Codex feedback upload
When/diagnostics [note] is approved for a session on the native Codex
harness, OpenClaw also calls Codex app-server feedback/upload for relevant
Codex threads, including logs for each listed thread and spawned Codex
subthreads when available.
The upload goes through Codex’s normal feedback path to OpenAI servers. If
Codex feedback is disabled in that app-server, the command returns the
app-server error. The completed diagnostics reply lists the channels,
OpenClaw session ids, Codex thread ids, and local codex resume <thread-id>
commands for the threads that were sent.
If you deny or ignore the approval, OpenClaw does not print those Codex ids
and does not send Codex feedback. The upload does not replace the local
Gateway diagnostics export. See Diagnostics export for
the approval, privacy, local bundle, and group-chat behavior.

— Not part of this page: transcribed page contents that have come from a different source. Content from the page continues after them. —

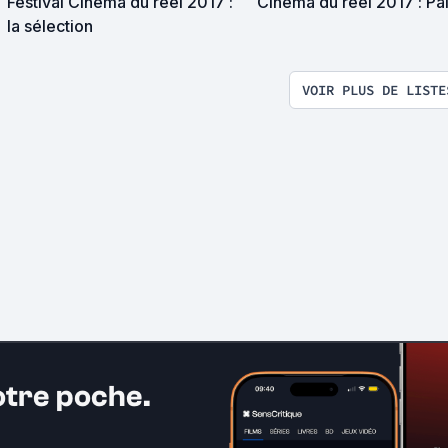
Festival Cinéma du réel 2017 :
Cinéma du réel 2017 : P
la sélection
VOIR PLUS DE LISTE
otre poche.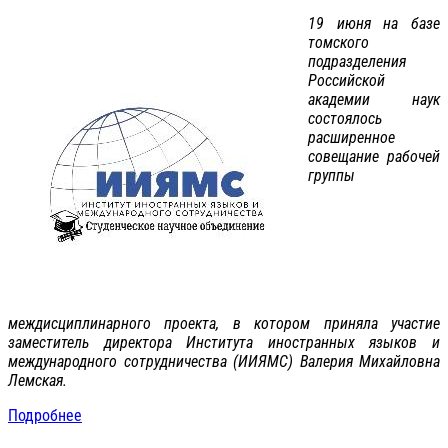
19 июня на базе
томского
подразделения
Российской
академии наук
состоялось
расширенное
совещание рабочей
группы
междисциплинарного проекта, в котором приняла участие
заместитель директора Института иностранных языков и
международного сотрудничества (ИИЯМС) Валерия Михайловна
Лемская.
Подробнее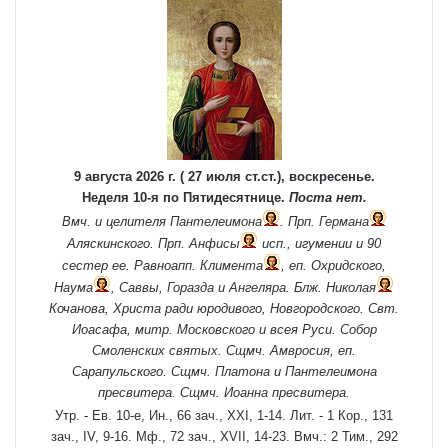
9 августа 2026 г. ( 27 июля ст.ст.), воскресенье.
Неделя 10-я по Пятидесятнице.
Поста нет.
Вмч. и целителя
Пантелеимона
. Прп.
Германа
Аляскинского. Прп.
Анфисы
исп., игумении и 90
сестер ее. Равноапп.
Климента
, еп. Охридского,
Наума
,
Саввы
,
Горазда
и
Ангеляра
. Блж.
Николая
Кочанова, Христа ради юродивого, Новгородского. Свт.
Иоасафа
, митр. Московского и всея Руси.
Собор
Смоленских святых
. Сщмч.
Амвросия
, еп.
Сарапульского. Сщмч.
Платона
и
Пантелеимона
пресвитера. Сщмч.
Иоанна
пресвитера.
Утр. - Ев. 10-е,
Ин., 66 зач., XXI, 1-14.
Лит. -
1 Кор., 131
зач., IV, 9-16.
Мф., 72 зач., XVII, 14-23.
Вмч.:
2 Тим., 292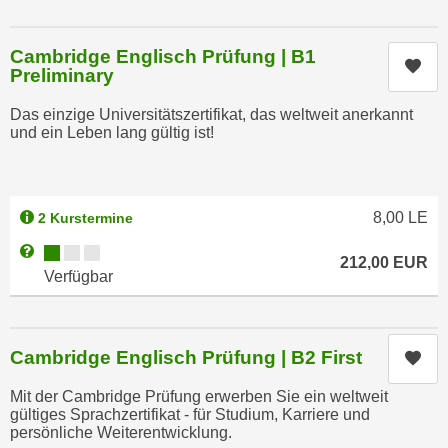
e
n
m
g
Cambridge Englisch Prüfung | B1
E
Kur
z
Preliminary
U
w
-
Das einzige Universitätszertifikat, das weltweit anerkannt
e
und ein Leben lang gültig ist!
D
c
a
k
t
e
e
u
8,00
LE
2 Kurstermine
n
n
Kursverfügbarkeit:
Weitere Informationen zum Anmeldestatus "Verfügbar"
s
212,00
EUR
d
Verfügbar
c
O
h
p
u
t
t
Cambridge Englisch Prüfung | B2 First
Kur
i
z
m
Mit der Cambridge Prüfung erwerben Sie ein weltweit
r
i
gültiges Sprachzertifikat - für Studium, Karriere und
e
e
persönliche Weiterentwicklung.
c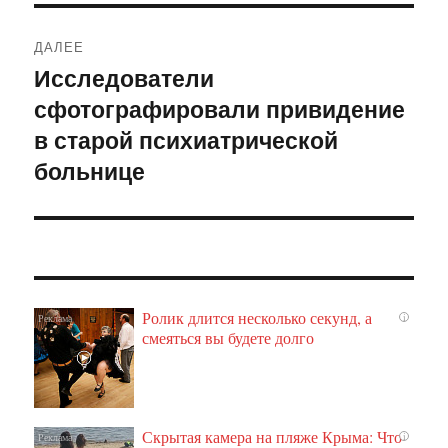
ДАЛЕЕ
Исследователи
Следующая
сфотографировали привидение
запись:
в старой психиатрической
больнице
Ролик длится несколько секунд, а
i
смеяться вы будете долго
Скрытая камера на пляже Крыма: Что
i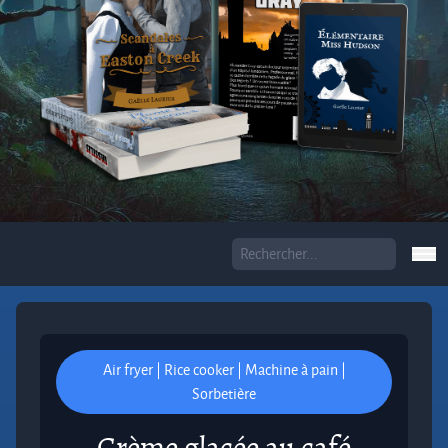
Air fryer | Rice cooker | Machine à pain |
Sorbetière
Crème glacée au café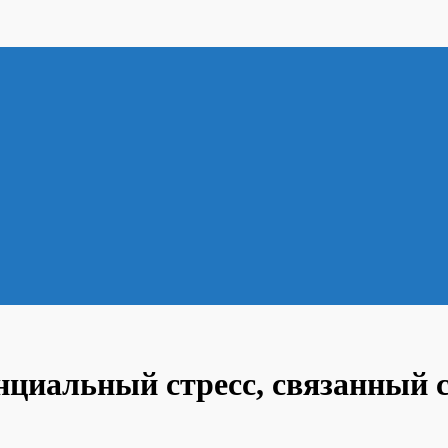
нциальный стресс, связанный 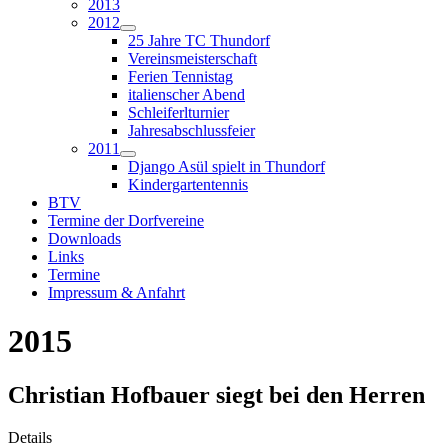
2013
2012
25 Jahre TC Thundorf
Vereinsmeisterschaft
Ferien Tennistag
italienscher Abend
Schleiferlturnier
Jahresabschlussfeier
2011
Django Asül spielt in Thundorf
Kindergartentennis
BTV
Termine der Dorfvereine
Downloads
Links
Termine
Impressum & Anfahrt
2015
Christian Hofbauer siegt bei den Herren
Details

Use /codex diagnostics [note] only when you want the Codex feedback upload
for the currently attached thread without the full Gateway diagnostics
bundle.
Compaction and transcript mirror
When the selected model uses the Codex harness, native thread compaction belongs to Codex app-server. OpenClaw does not run preflight compaction for Codex turns, replace Codex compaction with context-engine compaction, or fall back to OpenClaw or public OpenAI summarization when native compaction cannot be started. OpenClaw keeps a transcript mirror for channel history, search,/new, /reset, and future model or harness switching.
Explicit compaction requests, such as /compact or a plugin-requested manual
compact operation, start native Codex compaction with thread/compact/start.
OpenClaw keeps the request and shared-client lease open until Codex emits the
matching contextCompaction completion item and then reports the compaction
turn as completed. If that terminal turn exceeds the configured compaction
timeout, OpenClaw requests a native turn interrupt. The lease and per-thread
compaction fence remain held until Codex reports terminal state or confirms
the interrupt RPC. If Codex does not confirm within the interrupt grace
period, OpenClaw retires the connection before releasing the fence. Remote
connections also detach the matching thread binding so later work cannot
overlap an unconfirmed remote turn. Other turns on a retired connection fail
and can retry on a fresh client. Client closure, request cancellation, or a
failed compaction turn returns a failed operation. Automatic context-pressure
compaction is Codex’s job; OpenClaw only starts native compaction for manually
requested triggers.
When a context engine requests Codex thread-bootstrap projection, OpenClaw
projects tool-call names and ids, input shapes, and redacted tool-result
content into the fresh Codex thread. It does not copy raw tool-call argument
values into that projection.
The mirror includes the user prompt, final assistant text, and lightweight
Codex reasoning or plan records when the app-server emits them. OpenClaw
records the native compaction start and terminal status, but it does not
expose a human-readable compaction summary or an auditable list of which
entries Codex kept after compaction.
Because Codex owns the canonical native thread, tool_result_persist does
not rewrite Codex-native tool result records. It only applies when OpenClaw
writes an OpenClaw-owned session transcript tool result.
Media and delivery
OpenClaw continues to own media delivery and media provider selection. Image, video, music, PDF, TTS, and media understanding use matching provider/model settings such asagents.defaults.imageGenerationModel,
videoGenerationModel, pdfModel, and messages.tts.
Text, images, video, music, TTS, approvals, and messaging-tool output continue
through the normal OpenClaw delivery path; media generation does not require
the legacy runtime. When Codex emits a native image-generation item with a
savedPath, OpenClaw forwards that exact file through the normal reply-media
path even if the Codex turn has no assistant text.